-- Begin Excerpt --

On my drive there I felt a certain sense of freedom and centeredness settle over me. Instead of operating from a place where things trouble me, I was operating from within the center of myself and my troubles sat on a shelf. I had a really good class. It was my favorite teacher, the class was a rhythmic meditation, the room was perfect and it was fun seeing all my yoga buddies again. Hooray for the time change.
On the drive home I decided today was a day to listen to my own heart. The word detach kept crossing my mind. Upon arriving home, I felt both wonderful and spent at the same time. A week’s worth of pent up tension and tight muscles from the gym were suddenly released. I settled down to read the paper and my stars today said:
“Don’t key into someone’s issue so much that you cannot see clearly. You want to distance yourself, perhaps not literally but possibly mentally. You need to relax. Choose a movie or go for a drive. Let your mind wander. Tonight: Don’t even think about tomorrow.”
Today that’s exactly what I did. I paid attention to my stars, chose two football games and a nap, and had a lovely day apart from the world.
Sometimes we squint. Through our slits we try to think and solve and analyze until we become fatigued. Sometimes the best thing is to not squint, but to widen our focus, and to see with what is called “the heart’s eye”. Instead of squinting like a tiger and showing our claws, the thing that helps us most is the effort to enlarge and stay open. ~ Nepo
Today I felt that need to relax…and see with “the hearts eye”.
And so, as another day goes by, trubs most certainly belonged on shelf, I have listened, and… I have written.
November 5th, 2011 The wisdom waiting in what Churchill says is that we live like hungry fisherman: sewing and casting our nets, though we never really know what they will catch, never really know what will feed us until it is brought aboard. And the Buddhists say, to be a good fisherman, you must detach yourself from the dream of the fish. This makes whatever is caught or found a treasure.
My whole journey this year has really only been about one major thing that changed me as a person – surrendering and giving up all control to my higher power. This November’s listening exercise is teaching me about detaching from the dream of the fish in all aspects of my life, and relishing the surprises, rewards and treasures in the catch.
This summer I completed my manuscript for a children’s picture book, but was not ready or confident enough to share it at the conference I attended in August. I put it away. This fall another opportunity to share it and have my work critiqued presented itself. I just signed up, wrote out the check and mailed it without hesitation. I gave it to God and let Him take it where it should go. I detached from the dream of writing the book. After mailing the check, I forgot about it as the weeks went by. Then along about Wednesday, while I was in NY, it occurred to me the workshop was on Saturday. Really close. The nerves set in. No one has ever seen this manuscript outside of my husband, daughters, and maybe one friend. It’s a huge thing, as a writer, putting your work out there for critique for the first time. Last night at dinner, my friend Diane said she went to this particular workshop. She told me not to worry. She said they were a wonderful group of women and they would REALLY help me, and, above all, they were kind.
This morning, copies of my manuscript in hand, I nervously kissed my husband goodbye and said, “Well, here goes”. Upon arriving and meeting the four women who would be doing the critiquing of my work and that of two others, I did feel a little better. We would read our piece and then sit in complete silence and listen to the critiques. We couldn’t talk or respond. All we could do was – yes, you guessed it – LISTEN. The other two went first. They, like me, were new writers and this was also the first thing they had ever written and shared. They were just as nervous as I was.

-- End Excerpt --
-- Begin Supplied entries --

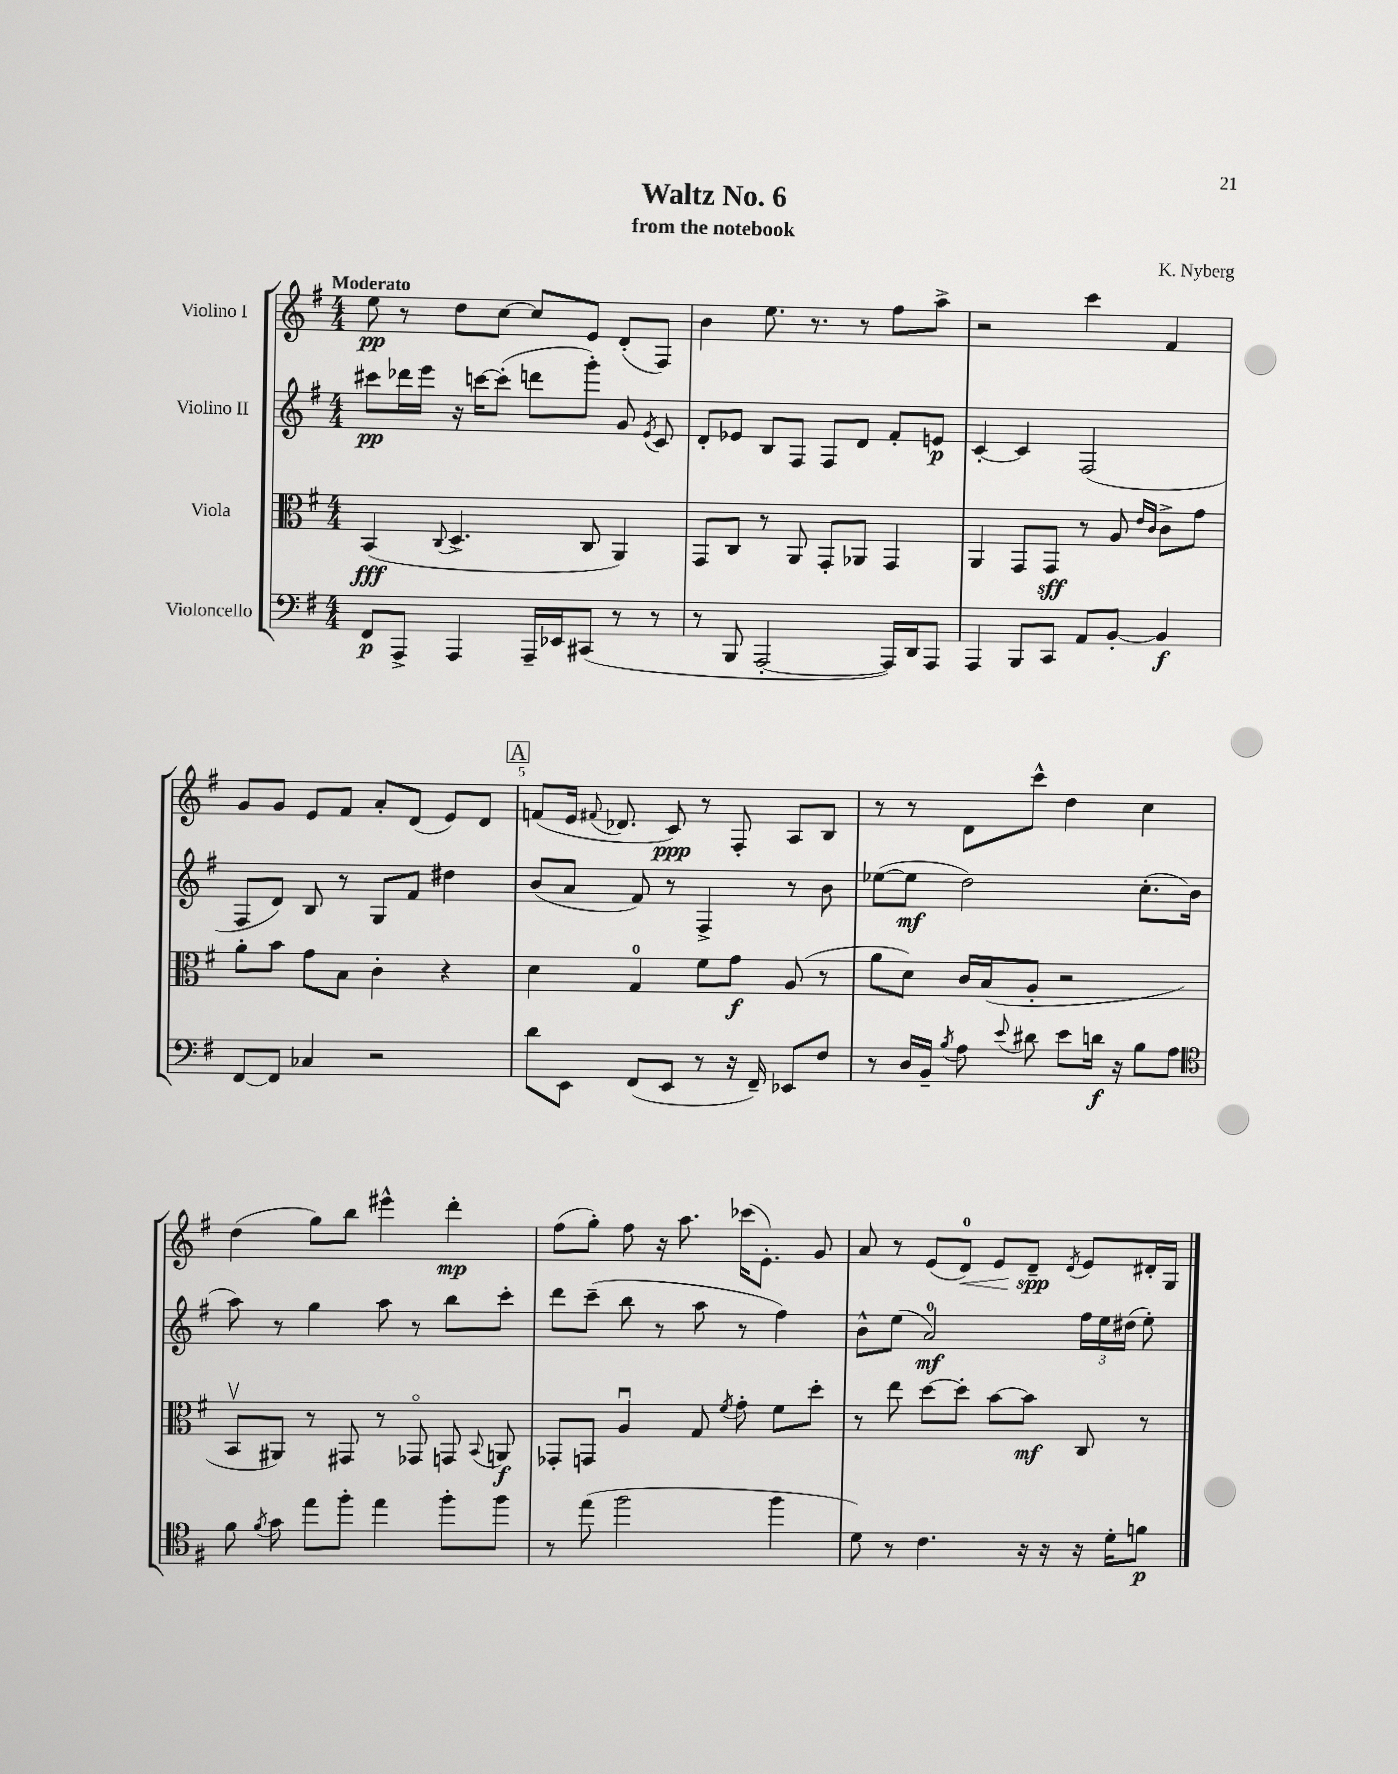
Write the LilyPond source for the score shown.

\header { title = "Waltz No. 6" composer = "K. Nyberg" subtitle = "from the notebook" }
<<
\new StaffGroup <<
\new Staff = "s0" \with { instrumentName = "Violino I" } {
    \clef treble \key g \major \numericTimeSignature \time 4/4 \tempo "Moderato"
    \autoBeamOff e''8\pp r8 d''8[ c''8]~ c''8[ e'8] d'8[-.( fis8]) |
    b'4 e''8. r8. r8 fis''8[ a''8]-> |
    r2 c'''4 fis'4 |
    g'8[ g'8] e'8[ fis'8] a'8[-. d'8]( e'8[) d'8] |
    \mark \markup { \box "A" } f'8[( e'16] \appoggiatura { fis'8 } des'8. c'8\ppp) r8 fis8-. a8[ b8] |
    r8 r8 d'8[ c'''8]-^ d''4 c''4 |
    d''4( g''8[) b''8] eis'''4-^ d'''4-.\mp |
    fis''8[( g''8]-.) fis''8 r16 a''8. ces'''16[( e'8.]-.) g'8 |
    a'8 r8 e'8[( d'8]-0\<) e'8[ d'8]--\spp\! \acciaccatura { d'8 } e'8[ dis'16-. g16] \bar "|." |
}
\new Staff = "s1" \with { instrumentName = "Violino II" } {
    \clef treble \key g \major \numericTimeSignature \time 4/4
    \autoBeamOff cis'''8[\pp des'''16 e'''16] r16 c'''16[~ c'''8]-.( d'''8[ g'''8]-.) g'8 \acciaccatura { e'8 } c'8 |
    d'8[-. ees'8] b8[ fis8] fis8[ d'8] fis'8[-. e'8]\p |
    c'4~-. c'4 fis2( |
    fis8[ d'8]) b8 r8 g8[ fis'8] dis''4 |
    \mark \markup { \box "A" } b'8[( a'8] fis'8) r8 fis4-> r8 b'8 |
    ees''8[~( ees''8]\mf d''2) c''8.[-.( b'16] |
    a''8) r8 g''4 a''8 r8 b''8[ c'''8]-. |
    d'''8[ c'''8]--( b''8 r8 a''8 r8 fis''4) |
    b'8[-^ e''8]( a'2-0\mf) \tuplet 3/2 { fis''16[ e''16 dis''16]( } e''8-.) \bar "|." |
}
\new Staff = "s2" \with { instrumentName = "Viola" } {
    \clef alto \key g \major \numericTimeSignature \time 4/4
    \autoBeamOff b,4\fff( \appoggiatura { c8 } d4.-> c8 a,4) |
    g,8[ c8] r8 a,8 g,8[-. aes,8] g,4 |
    a,4 g,8[ g,8]\sff r8 a8 \grace { e'16[ c'16] } c'8[-> g'8] |
    a'8[-. b'8] g'8[ b8] c'4-. r4 |
    \mark \markup { \box "A" } d'4 g4-0 fis'8[ g'8]\f a8( r8 |
    a'8[ d'8]) c'16[ b16( a8]-. r2 |
    b,8[\upbow ais,8]) r8 gis,8 r8 ges,8\flageolet g,8 \appoggiatura { b,8 } a,8\f |
    ges,8[-. g,8] a4\downbow g8 \acciaccatura { fis'8 } g'8-. fis'8[ d''8]-. |
    r8 e''8 d''8[~ d''8]-. b'8[~ b'8]\mf c8 r8 \bar "|." |
}
\new Staff = "s3" \with { instrumentName = "Violoncello" } {
    \clef bass \key g \major \numericTimeSignature \time 4/4
    \autoBeamOff fis,8[\p a,,8]-> a,,4 a,,16[-- ees,16 cis,8]( r8 r8 |
    r8 b,,8 a,,2~-. a,,16[) d,16 a,,8] |
    a,,4 b,,8[ c,8] a,8[ b,8]~-. b,4\f |
    fis,8[~ fis,8] ces4 r2 |
    \mark \markup { \box "A" } d'8[ e,8] fis,8[( e,8] r8 r16 fis,16--) ees,8[ fis8] |
    r8 d16[ b,16]-- \acciaccatura { b8 } a8 \appoggiatura { e'8 } dis'8 e'8[ d'16]\f r16 b8[ a8] |
    \clef tenor fis'8 \acciaccatura { fis'8 } g'8 e''8[ fis''8]-. e''4 fis''8[-. fis''8] |
    r8 e''8( fis''2 fis''4 |
    d'8) r8 c'4. r16 r16 r16 d'16[-. f'8]\p \bar "|." |
}
>>
>>
\layout { \context { \Score \override BarNumber.break-visibility = ##(#f #t #t) barNumberVisibility = #(every-nth-bar-number-visible 5) } }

-- End Supplied entries --

Pick up the journal entries about listening and letting go right after their last sentence and keep writing. The rows above are separate from the journal text and have nothing to do with it.

I loved their stories and I really loved the gentle, constructive critiquing they got on their work. Then it was my turn. I nervously read my manuscript and then sat back to LISTEN. They were knowledgeable, helpful, and very encouraging. They loved my story concept and I began to breathe. I was able to take all their critiques and spend the time after lunch revising my work. Their ideas and suggestions made my work much smoother and tighter. I was really pleased with the end product and couldn’t thank them enough. They took three new writers who were stuck on step one and gave them the courage and the tools to keep going. They laid out a clear path for us to follow. Kudos to The Cape Cod Children’s Writers group.
Detach, cast the net, bring in the catch, appreciate the surprises, rewards, and treasures. By taking the month to “keep my hands out of the paint” and just listen, I feel the final pieces of surrender fall into place. I’ve become calm, complacent, and very willing to just stand quiet and not get in the ring and make things happen. The total opposite of who I used to be. I feel God is preparing me for the next phase of my life, to do important work that needs a quieter, saner individual.
And so, as another day goes by, I’m “looking forward to”instead of “fearing” tomorrow’s catch for the first time in ‘011, and ….I have written.
November 4th, 2011 Today I drove back to the cape, after staying one extra day in NY. I left at 9 am and my husband will follow me this evening. Arriving home, after being gone for a week, there was no food so the store was first in the agenda. I had to hurry to Stop N Shop to for cheap chicken Friday. A nice thing happened on the way. I was not really looking forward to the cheap chickens tonight when I remembered I had a dinner date with a friend. No chickens for me!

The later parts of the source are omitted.